Work request – Give again, word for word, each line below starting at the one that contains "647 392 662" and ending at the one that contains "282 452 771".

####################

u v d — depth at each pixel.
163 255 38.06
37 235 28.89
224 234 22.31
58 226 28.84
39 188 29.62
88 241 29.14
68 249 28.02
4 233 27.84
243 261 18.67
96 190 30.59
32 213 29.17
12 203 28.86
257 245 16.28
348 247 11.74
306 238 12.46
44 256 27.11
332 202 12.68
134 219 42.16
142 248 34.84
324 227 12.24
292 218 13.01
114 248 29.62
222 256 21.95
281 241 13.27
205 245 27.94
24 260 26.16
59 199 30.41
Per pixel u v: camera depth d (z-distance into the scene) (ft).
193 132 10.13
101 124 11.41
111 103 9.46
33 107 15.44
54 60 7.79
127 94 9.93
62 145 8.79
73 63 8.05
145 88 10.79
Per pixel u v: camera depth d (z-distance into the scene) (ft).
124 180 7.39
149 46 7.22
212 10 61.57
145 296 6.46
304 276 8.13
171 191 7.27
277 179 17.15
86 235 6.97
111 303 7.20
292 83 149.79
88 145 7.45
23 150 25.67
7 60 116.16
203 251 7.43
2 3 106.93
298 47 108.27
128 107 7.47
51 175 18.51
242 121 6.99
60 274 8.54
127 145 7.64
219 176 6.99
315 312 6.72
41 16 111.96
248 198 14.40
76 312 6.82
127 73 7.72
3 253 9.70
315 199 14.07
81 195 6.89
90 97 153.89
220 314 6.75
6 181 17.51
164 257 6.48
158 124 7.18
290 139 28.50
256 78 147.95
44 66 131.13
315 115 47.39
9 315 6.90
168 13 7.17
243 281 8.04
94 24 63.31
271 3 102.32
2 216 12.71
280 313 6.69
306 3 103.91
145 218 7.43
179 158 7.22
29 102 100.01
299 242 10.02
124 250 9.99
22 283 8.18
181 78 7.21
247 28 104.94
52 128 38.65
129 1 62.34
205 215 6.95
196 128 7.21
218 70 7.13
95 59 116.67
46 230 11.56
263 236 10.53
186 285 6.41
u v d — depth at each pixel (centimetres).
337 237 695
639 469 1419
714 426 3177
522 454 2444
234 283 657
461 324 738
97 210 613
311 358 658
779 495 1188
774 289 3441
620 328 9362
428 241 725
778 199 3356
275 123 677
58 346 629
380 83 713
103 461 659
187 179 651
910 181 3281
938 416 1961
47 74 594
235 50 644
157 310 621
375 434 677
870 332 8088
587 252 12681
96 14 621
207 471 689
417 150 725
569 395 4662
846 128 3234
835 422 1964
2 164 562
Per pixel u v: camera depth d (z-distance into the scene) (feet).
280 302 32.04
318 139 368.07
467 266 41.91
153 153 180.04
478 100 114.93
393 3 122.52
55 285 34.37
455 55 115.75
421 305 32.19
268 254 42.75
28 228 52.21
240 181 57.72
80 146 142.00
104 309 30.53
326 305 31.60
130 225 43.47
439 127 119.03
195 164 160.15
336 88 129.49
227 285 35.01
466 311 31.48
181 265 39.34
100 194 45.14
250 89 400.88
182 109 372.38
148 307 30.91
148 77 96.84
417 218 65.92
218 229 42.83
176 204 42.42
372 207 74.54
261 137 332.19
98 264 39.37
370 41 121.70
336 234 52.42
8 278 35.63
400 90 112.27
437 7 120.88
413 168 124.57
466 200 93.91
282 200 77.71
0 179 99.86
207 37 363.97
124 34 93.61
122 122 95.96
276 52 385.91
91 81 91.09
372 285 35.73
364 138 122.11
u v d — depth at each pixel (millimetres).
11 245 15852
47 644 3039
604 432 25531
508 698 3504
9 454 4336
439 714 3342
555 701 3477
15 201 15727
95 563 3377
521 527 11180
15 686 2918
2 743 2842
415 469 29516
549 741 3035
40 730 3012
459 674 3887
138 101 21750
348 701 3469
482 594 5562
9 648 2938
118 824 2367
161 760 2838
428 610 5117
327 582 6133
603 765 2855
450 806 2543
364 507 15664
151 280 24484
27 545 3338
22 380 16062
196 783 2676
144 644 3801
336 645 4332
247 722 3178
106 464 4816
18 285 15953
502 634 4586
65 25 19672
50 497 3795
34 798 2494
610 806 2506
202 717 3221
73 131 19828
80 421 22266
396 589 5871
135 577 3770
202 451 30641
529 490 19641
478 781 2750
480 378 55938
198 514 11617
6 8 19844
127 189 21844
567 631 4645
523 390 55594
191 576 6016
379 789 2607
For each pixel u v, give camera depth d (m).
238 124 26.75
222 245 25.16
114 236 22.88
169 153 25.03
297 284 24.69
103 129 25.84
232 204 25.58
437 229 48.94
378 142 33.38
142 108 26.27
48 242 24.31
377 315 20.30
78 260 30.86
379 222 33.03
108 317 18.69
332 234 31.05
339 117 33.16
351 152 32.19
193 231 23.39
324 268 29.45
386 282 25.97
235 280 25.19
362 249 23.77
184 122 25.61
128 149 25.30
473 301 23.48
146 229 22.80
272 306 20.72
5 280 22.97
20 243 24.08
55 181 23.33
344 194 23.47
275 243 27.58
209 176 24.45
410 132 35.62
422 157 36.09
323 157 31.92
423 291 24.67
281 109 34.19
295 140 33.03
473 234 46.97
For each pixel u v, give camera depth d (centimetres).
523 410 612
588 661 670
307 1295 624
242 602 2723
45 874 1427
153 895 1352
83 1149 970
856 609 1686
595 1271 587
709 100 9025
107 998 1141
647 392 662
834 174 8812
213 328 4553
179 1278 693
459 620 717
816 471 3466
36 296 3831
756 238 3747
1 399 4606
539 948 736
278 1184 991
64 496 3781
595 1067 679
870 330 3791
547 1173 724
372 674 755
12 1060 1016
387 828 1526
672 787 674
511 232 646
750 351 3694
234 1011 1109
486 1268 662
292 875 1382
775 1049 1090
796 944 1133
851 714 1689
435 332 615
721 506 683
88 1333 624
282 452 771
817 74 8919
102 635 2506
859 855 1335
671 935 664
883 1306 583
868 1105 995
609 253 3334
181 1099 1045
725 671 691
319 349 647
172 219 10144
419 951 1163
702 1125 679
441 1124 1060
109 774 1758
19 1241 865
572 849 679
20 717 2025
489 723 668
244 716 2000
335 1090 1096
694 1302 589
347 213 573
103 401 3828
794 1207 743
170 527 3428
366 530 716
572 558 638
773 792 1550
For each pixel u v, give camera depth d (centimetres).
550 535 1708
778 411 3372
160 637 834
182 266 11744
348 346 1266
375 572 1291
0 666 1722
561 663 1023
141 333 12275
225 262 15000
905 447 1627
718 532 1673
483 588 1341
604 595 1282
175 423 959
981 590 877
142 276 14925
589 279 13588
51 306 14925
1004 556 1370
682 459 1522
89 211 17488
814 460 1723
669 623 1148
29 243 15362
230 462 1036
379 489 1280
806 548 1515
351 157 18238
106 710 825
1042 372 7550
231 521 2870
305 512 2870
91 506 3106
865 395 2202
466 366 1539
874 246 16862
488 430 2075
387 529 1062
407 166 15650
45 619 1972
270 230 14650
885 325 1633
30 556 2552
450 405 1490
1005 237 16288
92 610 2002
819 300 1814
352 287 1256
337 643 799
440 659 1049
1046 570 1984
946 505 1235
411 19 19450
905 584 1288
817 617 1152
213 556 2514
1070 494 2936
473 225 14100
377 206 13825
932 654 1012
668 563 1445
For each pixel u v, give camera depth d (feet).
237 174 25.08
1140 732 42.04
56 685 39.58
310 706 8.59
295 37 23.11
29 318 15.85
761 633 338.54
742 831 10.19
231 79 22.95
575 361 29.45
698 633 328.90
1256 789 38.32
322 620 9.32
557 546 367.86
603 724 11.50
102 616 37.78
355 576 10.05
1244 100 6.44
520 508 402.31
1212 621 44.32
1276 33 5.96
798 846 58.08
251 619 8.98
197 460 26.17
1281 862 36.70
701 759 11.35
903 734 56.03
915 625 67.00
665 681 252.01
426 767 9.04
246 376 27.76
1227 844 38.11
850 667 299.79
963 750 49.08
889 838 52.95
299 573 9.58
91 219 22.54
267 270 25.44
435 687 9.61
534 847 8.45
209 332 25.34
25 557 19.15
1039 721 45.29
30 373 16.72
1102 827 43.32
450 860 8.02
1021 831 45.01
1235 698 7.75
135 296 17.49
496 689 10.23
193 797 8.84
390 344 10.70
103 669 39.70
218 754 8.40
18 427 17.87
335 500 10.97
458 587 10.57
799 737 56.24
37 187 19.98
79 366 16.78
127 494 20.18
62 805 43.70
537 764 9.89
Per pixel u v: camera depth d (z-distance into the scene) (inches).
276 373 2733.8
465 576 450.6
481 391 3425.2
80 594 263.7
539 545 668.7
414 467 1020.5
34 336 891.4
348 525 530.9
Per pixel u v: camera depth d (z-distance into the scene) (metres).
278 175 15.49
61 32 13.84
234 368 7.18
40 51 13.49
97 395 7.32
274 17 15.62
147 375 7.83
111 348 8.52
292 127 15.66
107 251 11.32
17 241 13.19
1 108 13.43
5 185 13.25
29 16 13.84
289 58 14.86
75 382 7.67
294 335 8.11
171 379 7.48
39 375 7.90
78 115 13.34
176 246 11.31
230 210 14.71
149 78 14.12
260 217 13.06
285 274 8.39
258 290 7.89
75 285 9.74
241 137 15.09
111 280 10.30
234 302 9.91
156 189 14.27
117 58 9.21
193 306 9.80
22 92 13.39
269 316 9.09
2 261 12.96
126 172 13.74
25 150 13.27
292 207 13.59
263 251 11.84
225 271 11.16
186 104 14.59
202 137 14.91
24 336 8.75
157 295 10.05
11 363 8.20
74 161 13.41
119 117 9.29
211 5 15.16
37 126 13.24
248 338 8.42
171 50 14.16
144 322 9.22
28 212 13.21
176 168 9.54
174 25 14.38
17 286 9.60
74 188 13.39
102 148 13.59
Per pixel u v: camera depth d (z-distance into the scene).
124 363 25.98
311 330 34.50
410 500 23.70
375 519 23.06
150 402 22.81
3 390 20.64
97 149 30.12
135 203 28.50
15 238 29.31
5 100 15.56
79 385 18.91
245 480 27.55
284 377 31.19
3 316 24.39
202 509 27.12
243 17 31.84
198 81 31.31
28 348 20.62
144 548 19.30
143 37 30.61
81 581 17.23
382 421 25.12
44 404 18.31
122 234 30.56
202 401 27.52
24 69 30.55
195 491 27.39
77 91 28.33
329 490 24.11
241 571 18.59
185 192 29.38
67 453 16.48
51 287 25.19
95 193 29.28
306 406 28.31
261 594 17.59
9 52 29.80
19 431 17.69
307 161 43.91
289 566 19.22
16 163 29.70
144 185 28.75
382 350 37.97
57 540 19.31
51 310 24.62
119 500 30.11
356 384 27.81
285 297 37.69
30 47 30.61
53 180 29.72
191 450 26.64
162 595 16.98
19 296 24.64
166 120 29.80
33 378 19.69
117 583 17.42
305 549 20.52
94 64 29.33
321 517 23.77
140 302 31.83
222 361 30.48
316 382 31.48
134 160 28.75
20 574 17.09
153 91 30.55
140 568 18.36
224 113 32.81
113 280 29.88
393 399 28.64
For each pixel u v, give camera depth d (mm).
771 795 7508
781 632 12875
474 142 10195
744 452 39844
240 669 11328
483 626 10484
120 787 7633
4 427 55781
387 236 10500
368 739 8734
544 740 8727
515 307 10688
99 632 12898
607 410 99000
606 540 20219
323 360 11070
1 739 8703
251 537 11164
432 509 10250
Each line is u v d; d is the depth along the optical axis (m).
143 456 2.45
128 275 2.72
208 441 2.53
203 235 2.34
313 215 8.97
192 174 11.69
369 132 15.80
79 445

####################

Result of this exercise –
647 392 662
834 174 8812
213 328 4553
179 1278 693
459 620 717
816 471 3466
36 296 3831
756 238 3747
1 399 4606
539 948 736
278 1184 991
64 496 3781
595 1067 679
870 330 3791
547 1173 724
372 674 755
12 1060 1016
387 828 1526
672 787 674
511 232 646
750 351 3694
234 1011 1109
486 1268 662
292 875 1382
775 1049 1090
796 944 1133
851 714 1689
435 332 615
721 506 683
88 1333 624
282 452 771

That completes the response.